◆ Records to process ◆
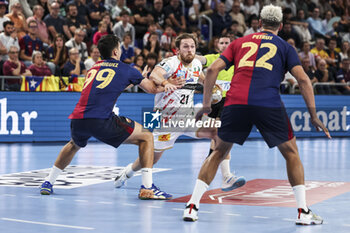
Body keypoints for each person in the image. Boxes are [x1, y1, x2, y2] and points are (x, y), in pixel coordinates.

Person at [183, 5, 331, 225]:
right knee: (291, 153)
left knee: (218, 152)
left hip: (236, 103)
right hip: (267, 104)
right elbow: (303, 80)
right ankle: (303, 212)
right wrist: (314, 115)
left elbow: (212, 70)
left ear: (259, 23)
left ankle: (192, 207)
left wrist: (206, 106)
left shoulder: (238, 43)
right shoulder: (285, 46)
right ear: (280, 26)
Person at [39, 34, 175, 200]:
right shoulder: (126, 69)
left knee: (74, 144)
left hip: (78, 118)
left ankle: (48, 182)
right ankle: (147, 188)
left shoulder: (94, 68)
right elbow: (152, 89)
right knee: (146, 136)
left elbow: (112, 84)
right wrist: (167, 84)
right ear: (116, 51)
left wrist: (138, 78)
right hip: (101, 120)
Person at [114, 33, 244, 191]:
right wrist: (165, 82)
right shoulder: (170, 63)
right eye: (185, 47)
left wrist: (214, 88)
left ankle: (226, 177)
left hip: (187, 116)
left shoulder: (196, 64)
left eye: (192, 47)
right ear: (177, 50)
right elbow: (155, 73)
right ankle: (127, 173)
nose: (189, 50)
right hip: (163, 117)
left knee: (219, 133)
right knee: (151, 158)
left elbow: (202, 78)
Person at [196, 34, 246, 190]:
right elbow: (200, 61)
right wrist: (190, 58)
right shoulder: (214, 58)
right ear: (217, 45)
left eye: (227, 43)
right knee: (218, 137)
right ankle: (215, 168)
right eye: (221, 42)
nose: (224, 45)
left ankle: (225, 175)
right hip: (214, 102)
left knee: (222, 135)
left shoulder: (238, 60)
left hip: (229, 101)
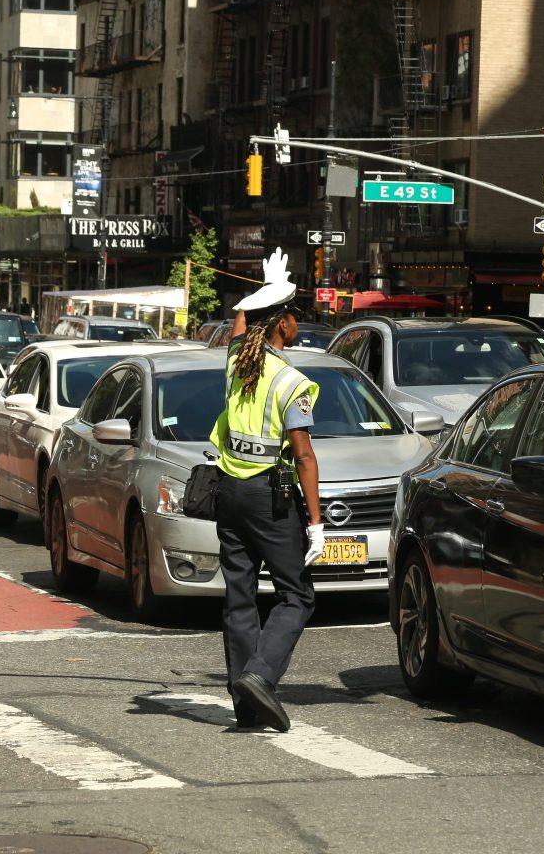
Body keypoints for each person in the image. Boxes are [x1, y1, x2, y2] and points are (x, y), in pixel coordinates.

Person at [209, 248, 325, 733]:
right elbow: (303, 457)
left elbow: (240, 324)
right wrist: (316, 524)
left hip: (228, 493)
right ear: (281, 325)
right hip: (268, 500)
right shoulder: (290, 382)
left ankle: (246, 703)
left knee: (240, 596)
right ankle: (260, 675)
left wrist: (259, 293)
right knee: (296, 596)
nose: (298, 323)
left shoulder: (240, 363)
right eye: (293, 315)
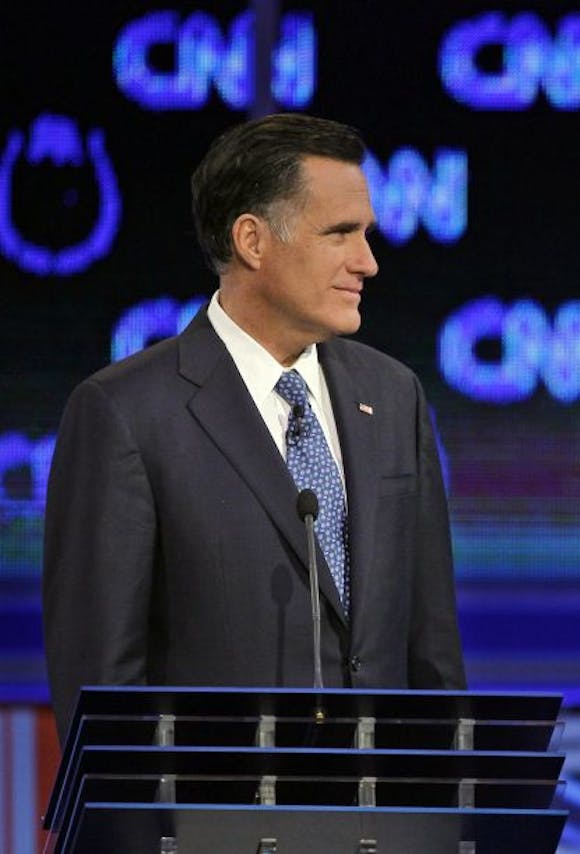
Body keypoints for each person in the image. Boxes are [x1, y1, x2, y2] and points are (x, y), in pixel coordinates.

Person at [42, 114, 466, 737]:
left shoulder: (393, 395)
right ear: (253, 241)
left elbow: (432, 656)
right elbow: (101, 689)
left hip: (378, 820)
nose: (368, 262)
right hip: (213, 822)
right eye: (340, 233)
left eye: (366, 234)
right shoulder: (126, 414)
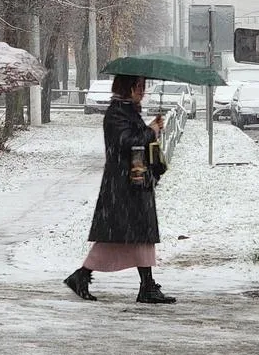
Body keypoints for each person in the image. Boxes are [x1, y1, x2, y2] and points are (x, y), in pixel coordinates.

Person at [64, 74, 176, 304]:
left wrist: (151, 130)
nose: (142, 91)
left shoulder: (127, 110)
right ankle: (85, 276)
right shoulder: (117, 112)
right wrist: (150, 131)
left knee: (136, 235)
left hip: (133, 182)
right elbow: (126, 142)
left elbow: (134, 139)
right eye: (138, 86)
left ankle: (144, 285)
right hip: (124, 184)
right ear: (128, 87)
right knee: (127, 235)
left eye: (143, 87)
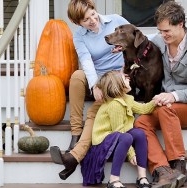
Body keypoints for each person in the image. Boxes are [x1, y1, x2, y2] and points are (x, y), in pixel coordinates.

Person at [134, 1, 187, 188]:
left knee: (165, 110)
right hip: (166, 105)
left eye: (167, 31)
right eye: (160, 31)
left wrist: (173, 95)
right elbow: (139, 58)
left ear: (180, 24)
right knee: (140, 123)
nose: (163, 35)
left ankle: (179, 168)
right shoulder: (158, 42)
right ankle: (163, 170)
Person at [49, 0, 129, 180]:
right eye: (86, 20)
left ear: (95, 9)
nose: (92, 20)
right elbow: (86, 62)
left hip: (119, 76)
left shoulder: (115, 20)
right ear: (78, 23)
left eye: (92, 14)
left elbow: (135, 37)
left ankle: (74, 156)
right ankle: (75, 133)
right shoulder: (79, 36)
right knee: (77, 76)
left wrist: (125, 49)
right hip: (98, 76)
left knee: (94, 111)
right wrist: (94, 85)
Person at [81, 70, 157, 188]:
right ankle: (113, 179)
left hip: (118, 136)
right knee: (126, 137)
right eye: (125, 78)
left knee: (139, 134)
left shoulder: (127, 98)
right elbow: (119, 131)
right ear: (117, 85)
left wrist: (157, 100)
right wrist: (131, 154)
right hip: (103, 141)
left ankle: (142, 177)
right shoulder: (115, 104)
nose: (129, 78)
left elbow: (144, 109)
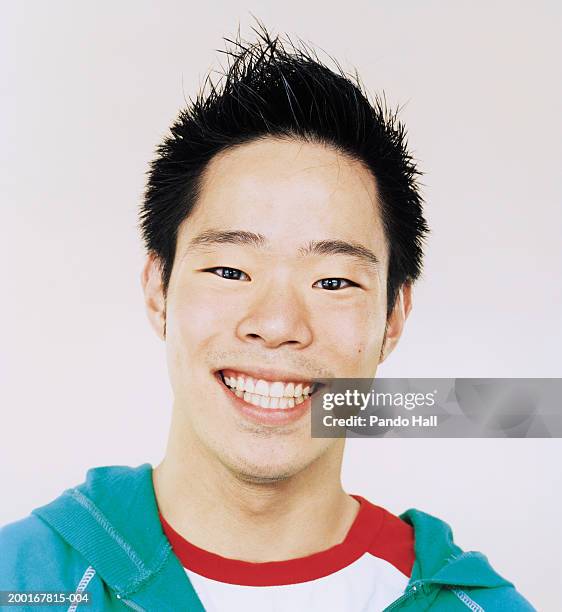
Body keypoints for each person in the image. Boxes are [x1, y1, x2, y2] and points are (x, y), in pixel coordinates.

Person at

...

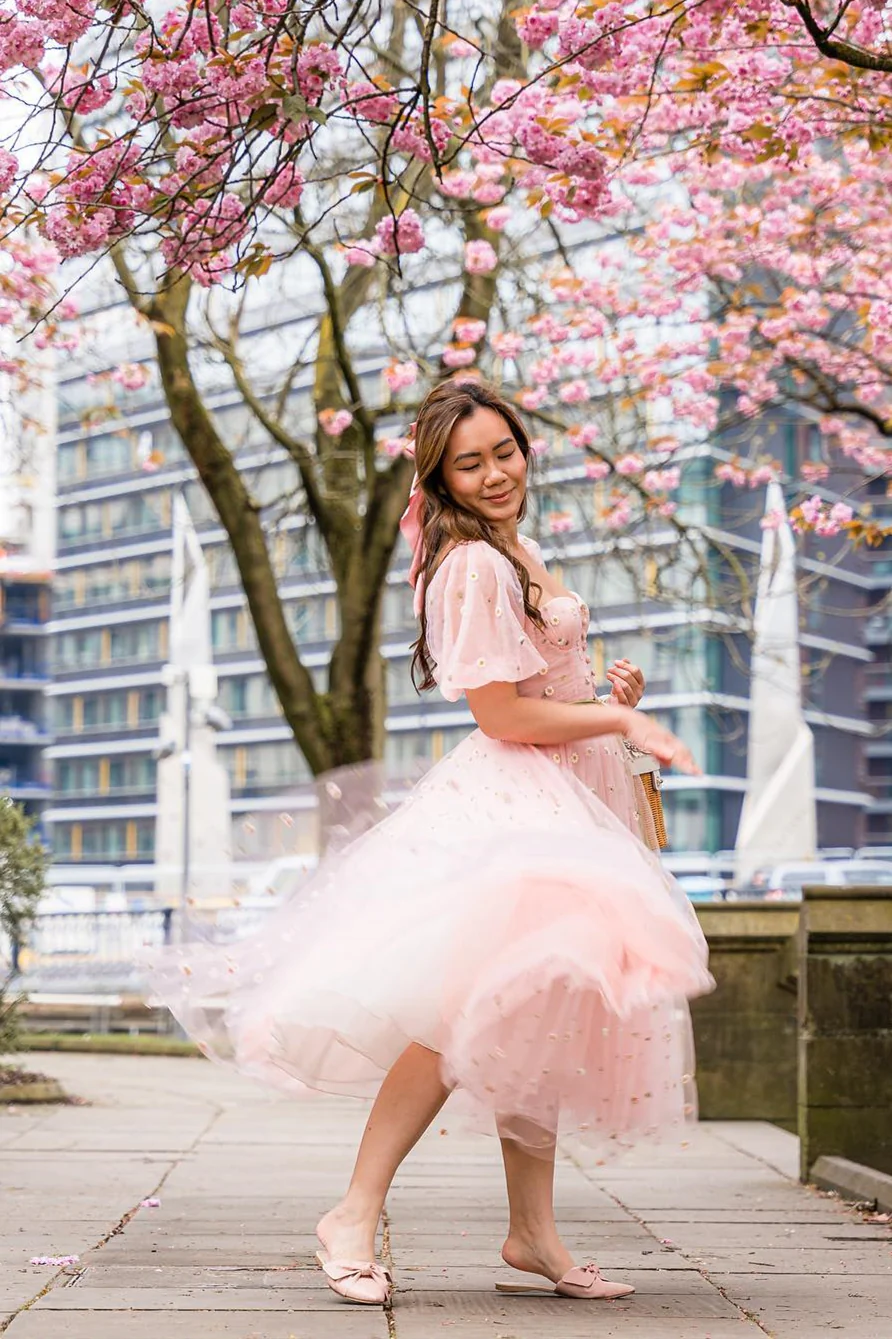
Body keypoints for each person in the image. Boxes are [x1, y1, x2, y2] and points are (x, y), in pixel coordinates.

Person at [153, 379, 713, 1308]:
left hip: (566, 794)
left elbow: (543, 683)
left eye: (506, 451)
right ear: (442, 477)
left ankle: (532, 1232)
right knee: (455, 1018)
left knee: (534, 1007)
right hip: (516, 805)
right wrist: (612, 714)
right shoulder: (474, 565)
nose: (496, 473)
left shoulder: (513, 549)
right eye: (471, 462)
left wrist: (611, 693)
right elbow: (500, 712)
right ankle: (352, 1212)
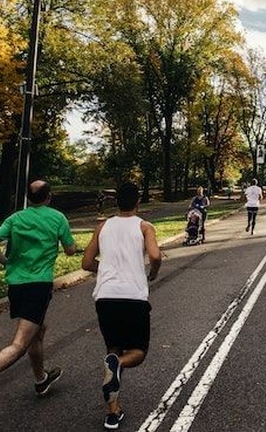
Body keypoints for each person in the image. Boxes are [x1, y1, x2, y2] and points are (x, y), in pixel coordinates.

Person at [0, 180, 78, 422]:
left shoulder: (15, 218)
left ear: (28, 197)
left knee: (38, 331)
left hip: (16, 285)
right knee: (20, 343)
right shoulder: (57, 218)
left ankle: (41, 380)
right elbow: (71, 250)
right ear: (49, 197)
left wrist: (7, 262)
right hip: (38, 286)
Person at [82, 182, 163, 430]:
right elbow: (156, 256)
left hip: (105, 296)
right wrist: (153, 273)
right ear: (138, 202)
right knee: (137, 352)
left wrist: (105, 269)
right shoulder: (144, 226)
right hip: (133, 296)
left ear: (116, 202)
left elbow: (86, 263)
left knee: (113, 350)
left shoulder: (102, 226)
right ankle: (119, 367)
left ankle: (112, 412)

◆ Problem ◆
Starting at the line that has "left wrist: (7, 262)" in the records above, restate word for word every line until the one that has "left shoulder: (102, 226)", and include that one as well.

◆ Your solution ◆
left wrist: (7, 262)
right hip: (38, 286)
Person at [82, 182, 163, 430]:
right elbow: (156, 256)
left hip: (105, 296)
right wrist: (153, 273)
right ear: (138, 202)
right knee: (137, 352)
left wrist: (105, 269)
right shoulder: (144, 226)
right hip: (133, 296)
left ear: (116, 202)
left elbow: (86, 263)
left knee: (113, 350)
left shoulder: (102, 226)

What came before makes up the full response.